Other big people in his life would be Carol, the waitress, and Simon his neighbor.

Both of these people, however unlikely at first, become close friends of Melvin.

Probably the first that he has ever have. And he may actually have found something

deeper than just friends with Carol.

Clinical Descriptions, Impressions, And Observations

Some of the dynamic factors in the development of the presenting complaint

would be that he starts to need the people that are in his life and that as he becomes
closer to those people in his life, he realizes that his compulsions aren't as important as

the people he holds closest.

Because of the people in his life, he actually starts to take his medication again

because he says to Carol, you make me want to be a better man and that he would do

whatever he can to keep her in his life.

Melvin's level of function has ranged anywhere from not being able to walk into

rooms because of his OCD, to not even realizing he is disobeying his compulsions. His

strengths in this area would be that once he gets over the fact that his compulsions are

actually just feelings that he has he can function almost completely normally, allowing

him to have normal relationships with other people, have normal hobbies and be able to

be a productive member of society. His weakness is that his compulsions will never

actually go away and that eventually he will always revert back to those strong

compulsions. Basically rendering him unable to hold conversation with people, even the

simplest tasks could become very difficult for him. He wont actually be at any actual risk

of harming himself or even committing suicide. Nor is it likely that he will act in any

homicidal way.
Tentative Diagnosis

My tentative diagnosis is that Melvin has Obsessive Compulsive Disorder. A

disorder that causes him to act on feelings and compulsions that he has. He has

unwanted and intrusive thoughts or distressing images that are causing him to do

certain things over and over again. These are usually accompanied by compulsive

behaviors performed to undo any obsessive thoughts or images. (Butcher, James N.
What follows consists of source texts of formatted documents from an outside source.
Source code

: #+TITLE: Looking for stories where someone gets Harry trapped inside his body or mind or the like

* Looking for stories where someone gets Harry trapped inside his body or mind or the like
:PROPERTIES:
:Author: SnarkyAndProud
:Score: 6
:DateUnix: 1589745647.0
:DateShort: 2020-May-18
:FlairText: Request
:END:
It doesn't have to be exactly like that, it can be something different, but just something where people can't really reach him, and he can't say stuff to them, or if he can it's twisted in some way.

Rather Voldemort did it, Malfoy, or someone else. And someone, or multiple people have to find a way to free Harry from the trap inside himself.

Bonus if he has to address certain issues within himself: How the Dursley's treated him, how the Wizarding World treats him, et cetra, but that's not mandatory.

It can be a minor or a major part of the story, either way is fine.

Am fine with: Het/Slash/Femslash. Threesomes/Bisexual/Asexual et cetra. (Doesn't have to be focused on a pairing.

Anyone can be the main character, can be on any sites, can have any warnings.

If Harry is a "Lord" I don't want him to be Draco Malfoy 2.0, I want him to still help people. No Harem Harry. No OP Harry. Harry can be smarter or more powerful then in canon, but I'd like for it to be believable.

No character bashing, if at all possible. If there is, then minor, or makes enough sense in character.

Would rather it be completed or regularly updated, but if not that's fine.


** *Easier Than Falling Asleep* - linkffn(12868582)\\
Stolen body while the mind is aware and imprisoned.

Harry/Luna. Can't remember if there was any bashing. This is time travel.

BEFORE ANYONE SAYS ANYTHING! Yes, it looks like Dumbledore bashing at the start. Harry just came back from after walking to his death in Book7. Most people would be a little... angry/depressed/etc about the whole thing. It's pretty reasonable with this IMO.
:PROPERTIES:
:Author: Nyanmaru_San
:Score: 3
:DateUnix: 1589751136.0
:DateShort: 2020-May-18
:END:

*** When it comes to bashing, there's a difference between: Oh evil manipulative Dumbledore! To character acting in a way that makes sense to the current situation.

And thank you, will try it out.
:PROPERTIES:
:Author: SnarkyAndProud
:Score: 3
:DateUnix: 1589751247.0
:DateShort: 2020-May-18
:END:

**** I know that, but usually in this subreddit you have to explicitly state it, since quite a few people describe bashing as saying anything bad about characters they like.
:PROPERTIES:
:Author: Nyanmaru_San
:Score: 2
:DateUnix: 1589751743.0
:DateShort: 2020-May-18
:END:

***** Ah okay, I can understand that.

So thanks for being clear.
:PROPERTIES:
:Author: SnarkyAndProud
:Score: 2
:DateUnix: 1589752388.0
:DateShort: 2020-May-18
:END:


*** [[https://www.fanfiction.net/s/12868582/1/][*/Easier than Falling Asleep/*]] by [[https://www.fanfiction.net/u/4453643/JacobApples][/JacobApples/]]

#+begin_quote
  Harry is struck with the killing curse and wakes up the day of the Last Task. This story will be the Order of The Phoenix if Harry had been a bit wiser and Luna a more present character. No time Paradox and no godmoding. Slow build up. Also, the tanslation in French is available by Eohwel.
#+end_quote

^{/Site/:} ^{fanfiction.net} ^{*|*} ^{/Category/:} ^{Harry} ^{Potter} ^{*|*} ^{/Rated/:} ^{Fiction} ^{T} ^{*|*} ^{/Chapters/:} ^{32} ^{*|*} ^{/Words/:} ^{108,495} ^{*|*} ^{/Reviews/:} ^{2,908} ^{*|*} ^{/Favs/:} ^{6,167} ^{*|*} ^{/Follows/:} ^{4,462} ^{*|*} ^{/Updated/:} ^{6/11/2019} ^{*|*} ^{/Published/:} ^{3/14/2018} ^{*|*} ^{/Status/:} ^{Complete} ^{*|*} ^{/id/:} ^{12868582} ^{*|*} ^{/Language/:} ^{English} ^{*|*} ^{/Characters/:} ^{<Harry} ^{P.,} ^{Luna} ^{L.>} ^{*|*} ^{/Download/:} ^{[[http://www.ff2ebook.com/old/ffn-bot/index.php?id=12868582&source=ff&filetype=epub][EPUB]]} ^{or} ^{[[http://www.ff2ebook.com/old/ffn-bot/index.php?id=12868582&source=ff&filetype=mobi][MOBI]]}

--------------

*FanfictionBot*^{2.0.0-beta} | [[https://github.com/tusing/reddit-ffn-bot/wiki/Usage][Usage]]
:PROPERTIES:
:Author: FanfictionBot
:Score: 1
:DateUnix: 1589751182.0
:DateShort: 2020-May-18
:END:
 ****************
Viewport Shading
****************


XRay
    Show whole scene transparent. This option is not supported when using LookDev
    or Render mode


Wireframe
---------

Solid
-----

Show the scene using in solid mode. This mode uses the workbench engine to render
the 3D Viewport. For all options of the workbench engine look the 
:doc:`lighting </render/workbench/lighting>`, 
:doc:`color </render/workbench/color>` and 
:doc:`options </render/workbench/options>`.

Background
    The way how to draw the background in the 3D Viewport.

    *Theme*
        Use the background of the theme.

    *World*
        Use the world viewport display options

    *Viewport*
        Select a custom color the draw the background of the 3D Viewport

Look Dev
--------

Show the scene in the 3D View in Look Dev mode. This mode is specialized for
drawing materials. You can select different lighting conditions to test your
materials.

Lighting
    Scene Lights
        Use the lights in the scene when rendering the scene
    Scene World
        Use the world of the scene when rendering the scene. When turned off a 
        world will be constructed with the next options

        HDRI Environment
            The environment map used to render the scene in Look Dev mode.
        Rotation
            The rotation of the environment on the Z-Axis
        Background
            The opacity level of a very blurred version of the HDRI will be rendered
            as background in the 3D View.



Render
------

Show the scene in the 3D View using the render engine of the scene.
Abnormal Psychology. 16th ed. Boston: Pearson, 2014. Print.)

Initial Treatment Recommendation

My recommendation would be to have him stay on his medication and to use it as

directed and for him to also schedule an appointment for regular evaluation every 2

weeks and if there is progress then reduce the amount of visits down to once a month. If

he starts to improve from there then we may do away with appointments all together.

Will be seen by undersigned.

The treatment goals for Melvin would be to get him to a place where he can

function as closely to normal as possible.

Initial Prognosis
If Melvin stays on his medication, and continues to meet with a psychologist the

recommended number of times, then his prognosis will be good.